**問題 A**. ズルワーン教に関する本文では、世界周期は何年とされていますか。
**問題 B**. ズルワーン教に関する本文を、最後の文の後から書き継ぎなさい。

**本文**.
* * *

ズルワーン教は、アケメネス朝時代中期に台頭したカルデアン・マギが、バビロニアの占星術と宇宙論をもとにして築いた宗教である。
ズルワーン教は、マズダー教の神話・教義をとりこんで、ミトラ神話を再構築して、マギの宗教を復活させた。
教義上の重要なポイントは、次の五つである。
①アフラ=マズダーとアンラ・マンユを超える神ズルワーンが存在する。ズルワーンこそが真の至高神(万物の根源としての一者)である。
②天上王権は、ズルワーン→アフラ=マズダー→ミトラという順序で移譲される(天上王権継承神話)。
③ミトラは、アフラ=マズダーとアンラ・マンユの戦いを終わらせる。
④現在は、ミトラが世界統治を引き受けている。
⑤ミトラは、七曜神および*ヤザタ神族を指揮している。
ズルワーン教が敷いた路線は、その後順調に発展し、西方ミトラ教(ミトラス教)(前二世紀)と
東方ミトラ教(マニ教)(三世紀)という二つの世界宗教を生んだ。
その上、ズルワーン教自身は、ササン朝ペルシアの国教になった(三世紀)。
ササン朝内部の宗派抗争は激しいものであったので、ズルワーン教は、ササン朝の政治体制を維持するための政治的意図の強い宗教(官製宗教)であった。
このため、イスラームの攻撃を受けて、ササン朝が滅びると、ズルワーン教も滅びた。
成立 前5世紀
思想
ズルワーン教の神話には、アリヤマン(アンラ・マンユ)を天上王権継承系譜の中に位置付けようとする試みが見られる。
(1)1万2千年という世界周期において、アンラ・マンユが最初の9千年を統治し、アフラ=マズダーは残る3千年を統治する。
統治期間の順序・長さには、アリヤマン重視の思想が反映されている。
(2)ズルワーン(=ミトラ)は、アンラ・マンユが悪神であるから戦うのではなく、アンラ・マンユが統治の交代に関する約束を破ったので約束を守らせようとして戦っている。 これは、
①ズルワーン教神話のキーワードが「約束」と「周期」であり、ゾロアスター教(マズダー教)的な善悪二元論でないこと、
②ズルワーンのミトラ化、ズルワーンとミトラの一体化を意味している。

* * *

**資料**.
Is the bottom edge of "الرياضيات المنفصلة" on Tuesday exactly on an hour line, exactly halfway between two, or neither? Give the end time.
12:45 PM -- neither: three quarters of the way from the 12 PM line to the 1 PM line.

* * *

**解答 A**. 1万2千年です。

**解答 B**.
(3)初期ズルワーン神話における天上王権の継承順序は、
ズルワーン→アンラ・マンユ→アフラ=マズダー→ミトラであった(後述の神話参照)。
しかし、時代が下ると、アンラ・マンユがはずされ、ズルワーン→アフラ=マズダー→ミトラに変えられた。
これはある意味で、ゾロアスター教との妥協であるが、この妥協により、ズルワーン→アフラ=マズダー→ミトラという天上王権継承がゾロアスター教にも支持されるようになったことの意義は大きい。
*ズルワーン 〔中〕無上光明王。最高神にして、万物の根元である一者
*アフラ=マズダー アフラ=マズダーという名前は、「叡智の霊」を意味する。光の中に住む善神。全知だが、全能ではない。
*アンラ・マンユ アンラ・マンユという名前は、怒りの霊を意味する。闇の中に住む悪神。暗愚、醜悪、無慈悲、嫉妬深く、強欲。六大魔を従えている。
ゾロアスター教によれば、アンラ・マンユ(怒りの霊)は、アリヤマン(アーリマン)をさしている。
ズルワーン教は、アンラ・マンユがアーリマンであるというマズダー教の解釈を否定していない。
1.双子の誕生
ズルワーンは、最初に生まれ出た者に天上王権*を渡すという約束(請願)を守り、一万二千年という世界周期(アイオーン)を定めた上で、
最初の九千年をアンラ・マンユの支配期間、最後の三千年をアフラ=マズダーの支配期間とした
2.原初の創造
アンラ・マンユは自分の支配期間を長くしようと画策し、アフラ=マズダーを亡きものにしようとした。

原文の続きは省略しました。